# Home entertainment system connections - haven't got a clue



## hallowsrj (Feb 28, 2016)

Hello all I haven't a clue on how to connect any of the following units together.
I have the following units to make up my system
TV - LG47LM620T.
DVD - LG Blu-ray disc/dvd player model no.BD660.
Reciever HPT-071- Pioneer VSX-321-K-P.
and Virgin Media Receiver - Cisco Tivo 500Gb.
Previously I was on SKY and the TV used the Pioneer Audio receiver to project the sound through the surround sound/Home Theatre system, now the virgin media receiver has been connected the surround sound no longer works? I am only able to get the sound through the TV itself.
Could anyone draw me a diagram etc showing me how to connect the units up to get them to work through the Pioneer Audio receiver (surround sound)?
All help and advice greatly appreciated
Many thanks in advance
Rich


----------



## witchdoctor (Feb 21, 2016)

hallowsrj said:


> Hello all I haven't a clue on how to connect any of the following units together.
> I have the following units to make up my system
> TV - LG47LM620T.
> DVD - LG Blu-ray disc/dvd player model no.BD660.
> ...


Here is the Pioneer manual, start with page 10

http://www.manualslib.com/manual/760636/Pioneer-Htp-071.html?page=4#manual

and a connections guide for the box

https://www.avforums.com/threads/v-box-connections-an-idiots-guide.512437/


----------



## HomeTheater1010 (Apr 6, 2011)

Do you have the ARC on for TV and Receiver ?


----------



## hallowsrj (Feb 28, 2016)

HomeTheater1010 said:


> Do you have the ARC on for TV and Receiver ?


Please explain as I have no knowledge


----------



## HomeTheater1010 (Apr 6, 2011)

It's what makes the receiver talk to the television and send sound back-and-forth


----------



## willis7469 (Jan 31, 2014)

It means audio return channel. 
Never used it myself…


Sent from my iPhone using Tapatalk


----------



## Lumen (May 17, 2014)

@OP
Now that you've had some help, I can't resist: 
"You put your red plug in
You take your white plug out
You put your black plug in
And you shake it all about
You do the hokey pokey
And you turn yourself around
That's what it's all about"​


----------



## willis7469 (Jan 31, 2014)

Lolol!
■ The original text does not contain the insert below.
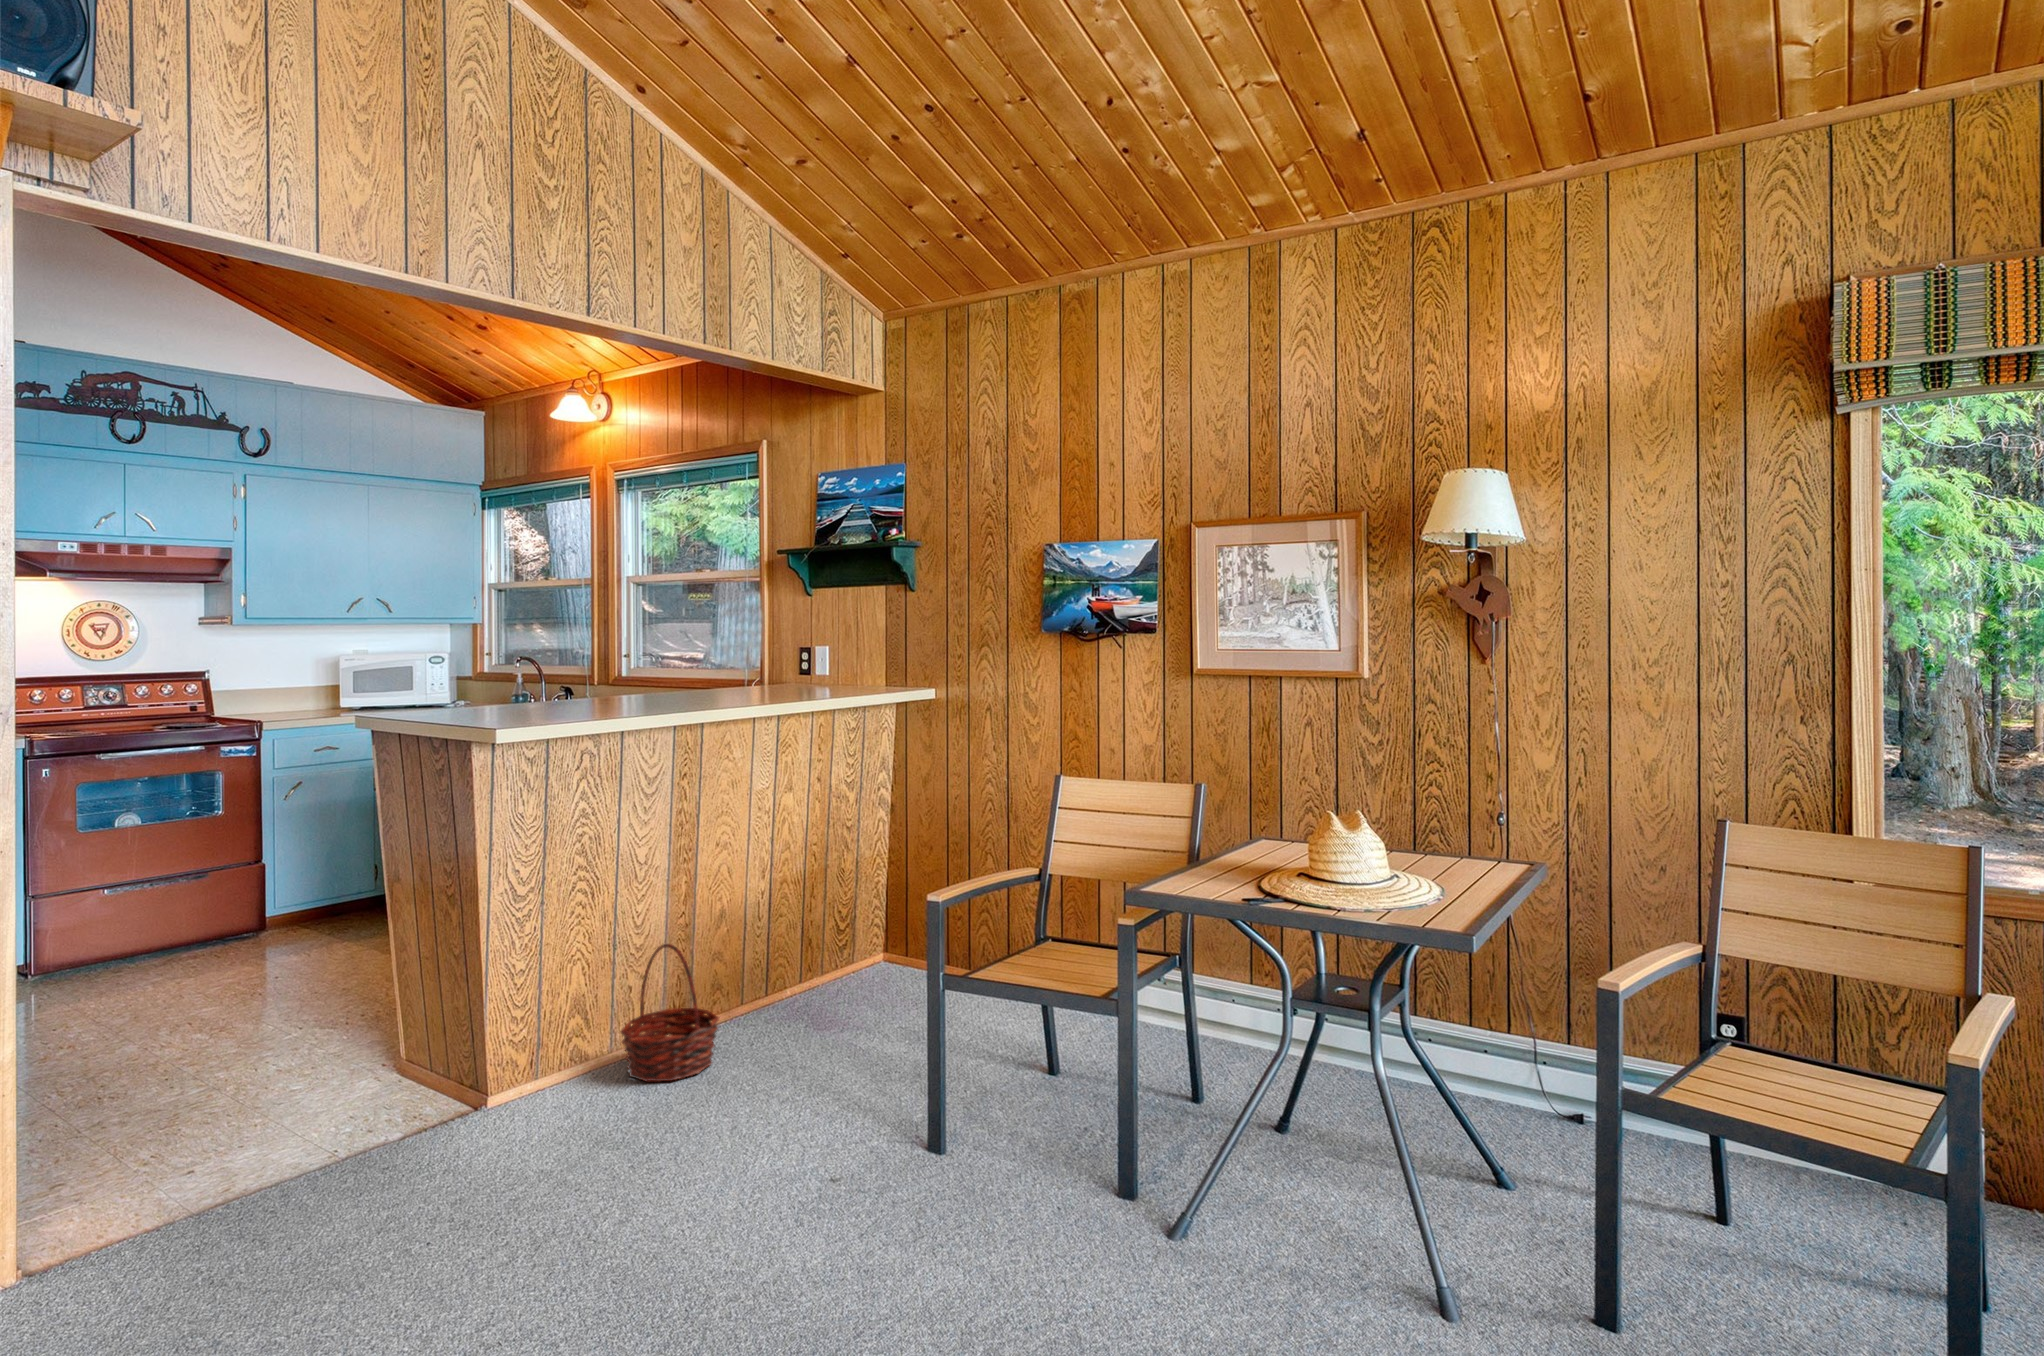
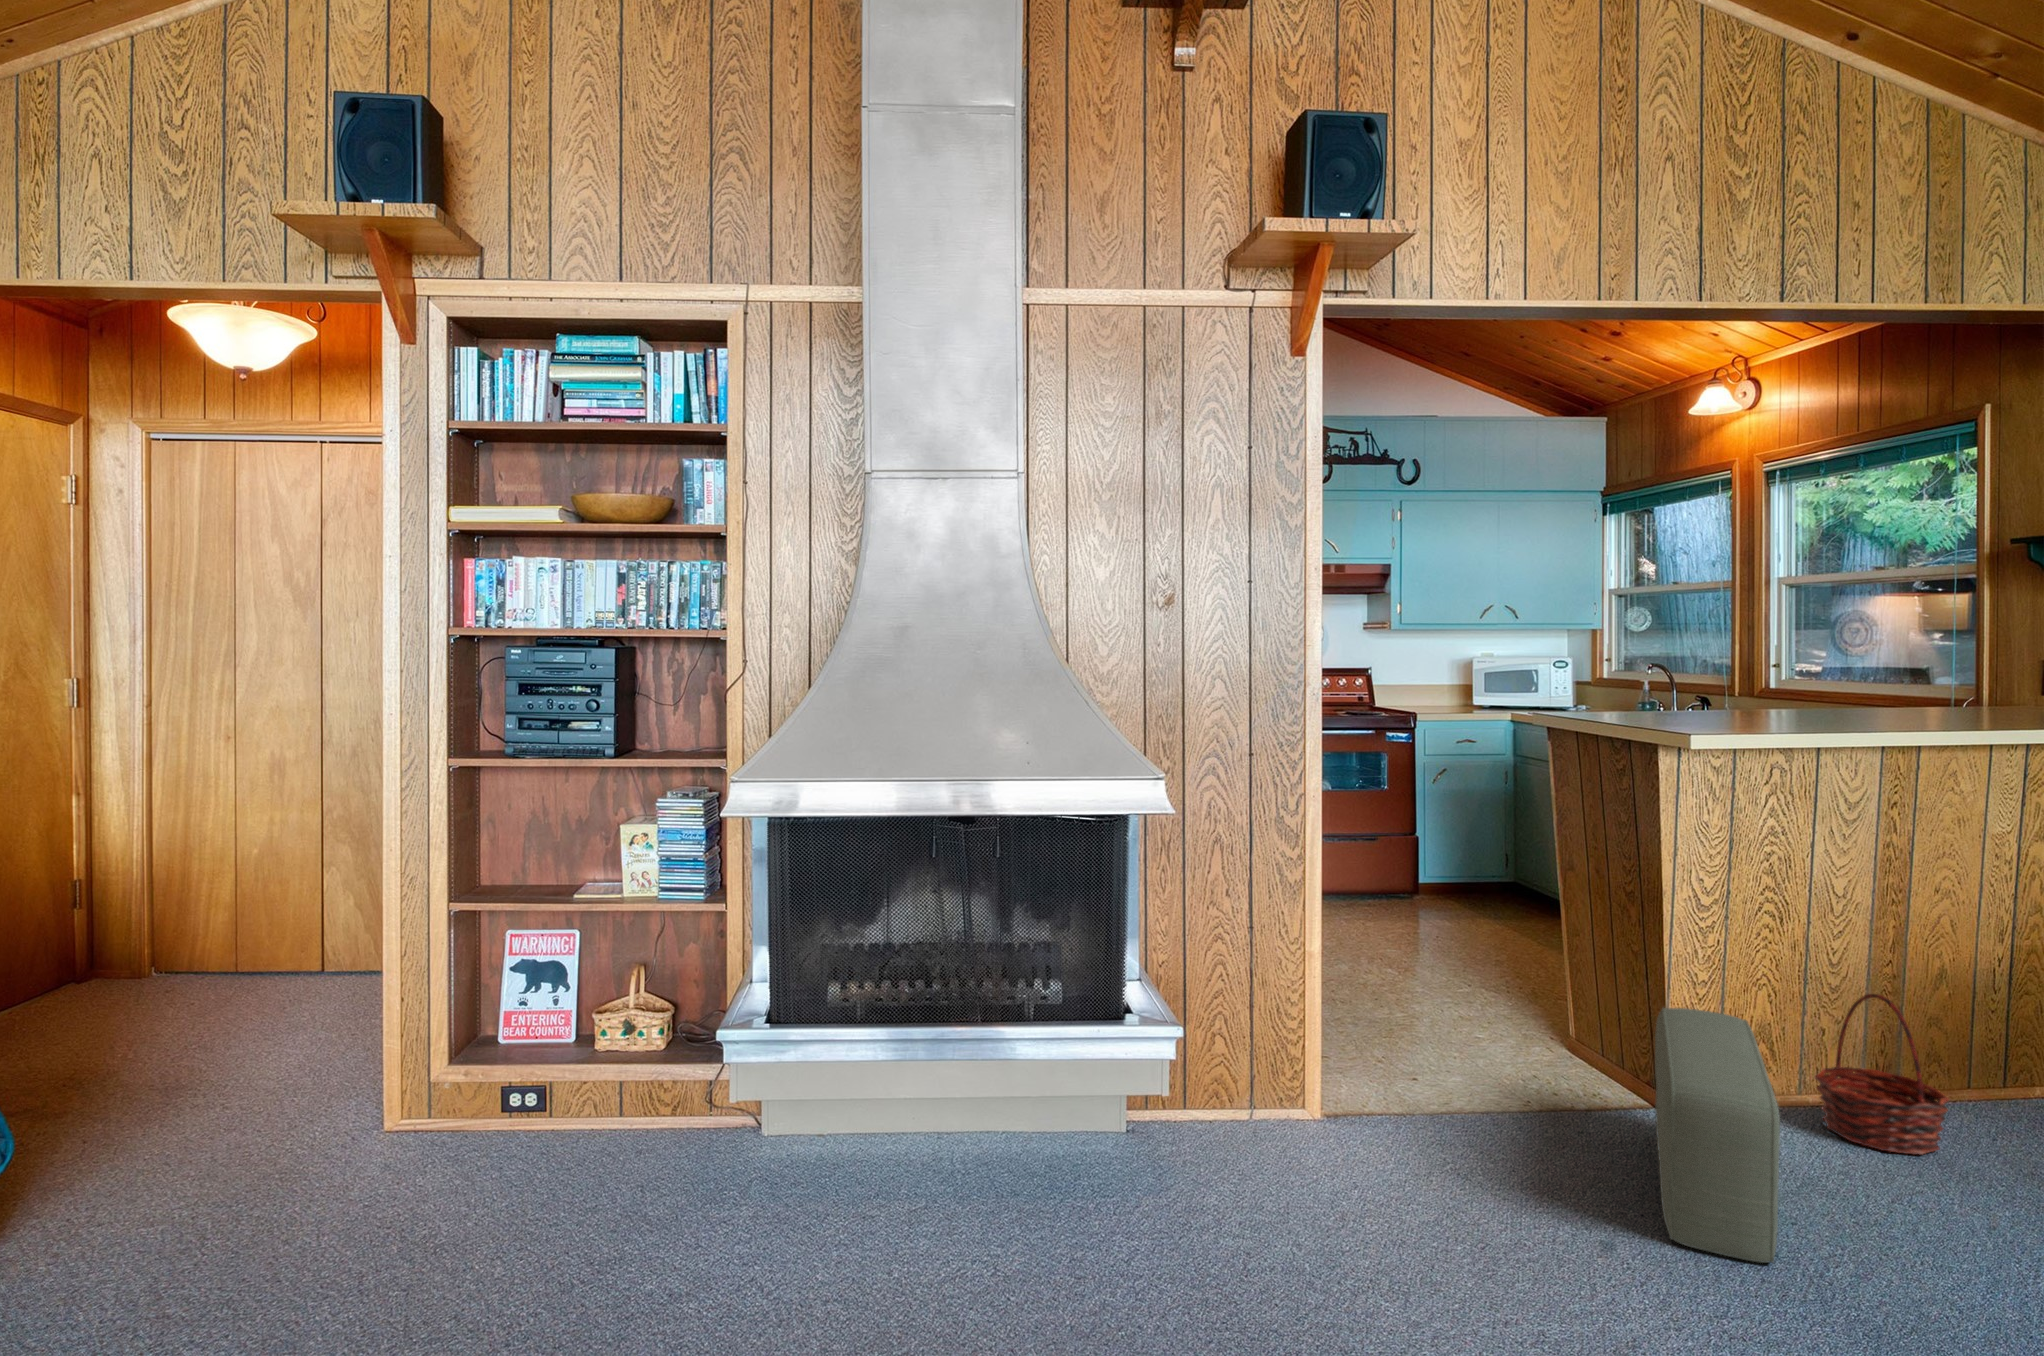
pouf: none [443,1001,556,1267] -> present [1655,1008,1780,1263]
Good to see ya back Lou!


Sent from my iPhone using Tapatalk


----------



## hallowsrj (Feb 28, 2016)

Lumen said:


> @OP
> Now that you've had some help, I can't resist:
> "You put your red plug in
> You take your white plug out
> ...


Sorry existing cables are to short to do any of that :heehee:
followed instructions but still no joy:frown:


----------



## Lumen (May 17, 2014)

As far as I can tell from the user manual linked above, your receiver does not support ARC (Audio Return Channel). That's okay, though. You should still be able to get sound through the receiver from the TIVO box. It seems like you have the TIVO box hooked directly to the TV and nothing else. If that's true, then you must be switching the TV's HDMI inputs whenever you want to watch TIVO versus DVD/BluRay. Is that correct? 

There are two ways to get sound to your HT speakers from the TiVO:

Send TIVO sound and picture to the TV through an HDMI cable. Then send the audio signal from the TV to the receiver using an optical cable (see pics below and use connections 1 & 4).
Send TIVO sound and picture to the receiver through an HDMI cable. The receiver will then route picture to the TV and sound through the HT speakers.

The second way is better in terms of complexity. Does that help?


----------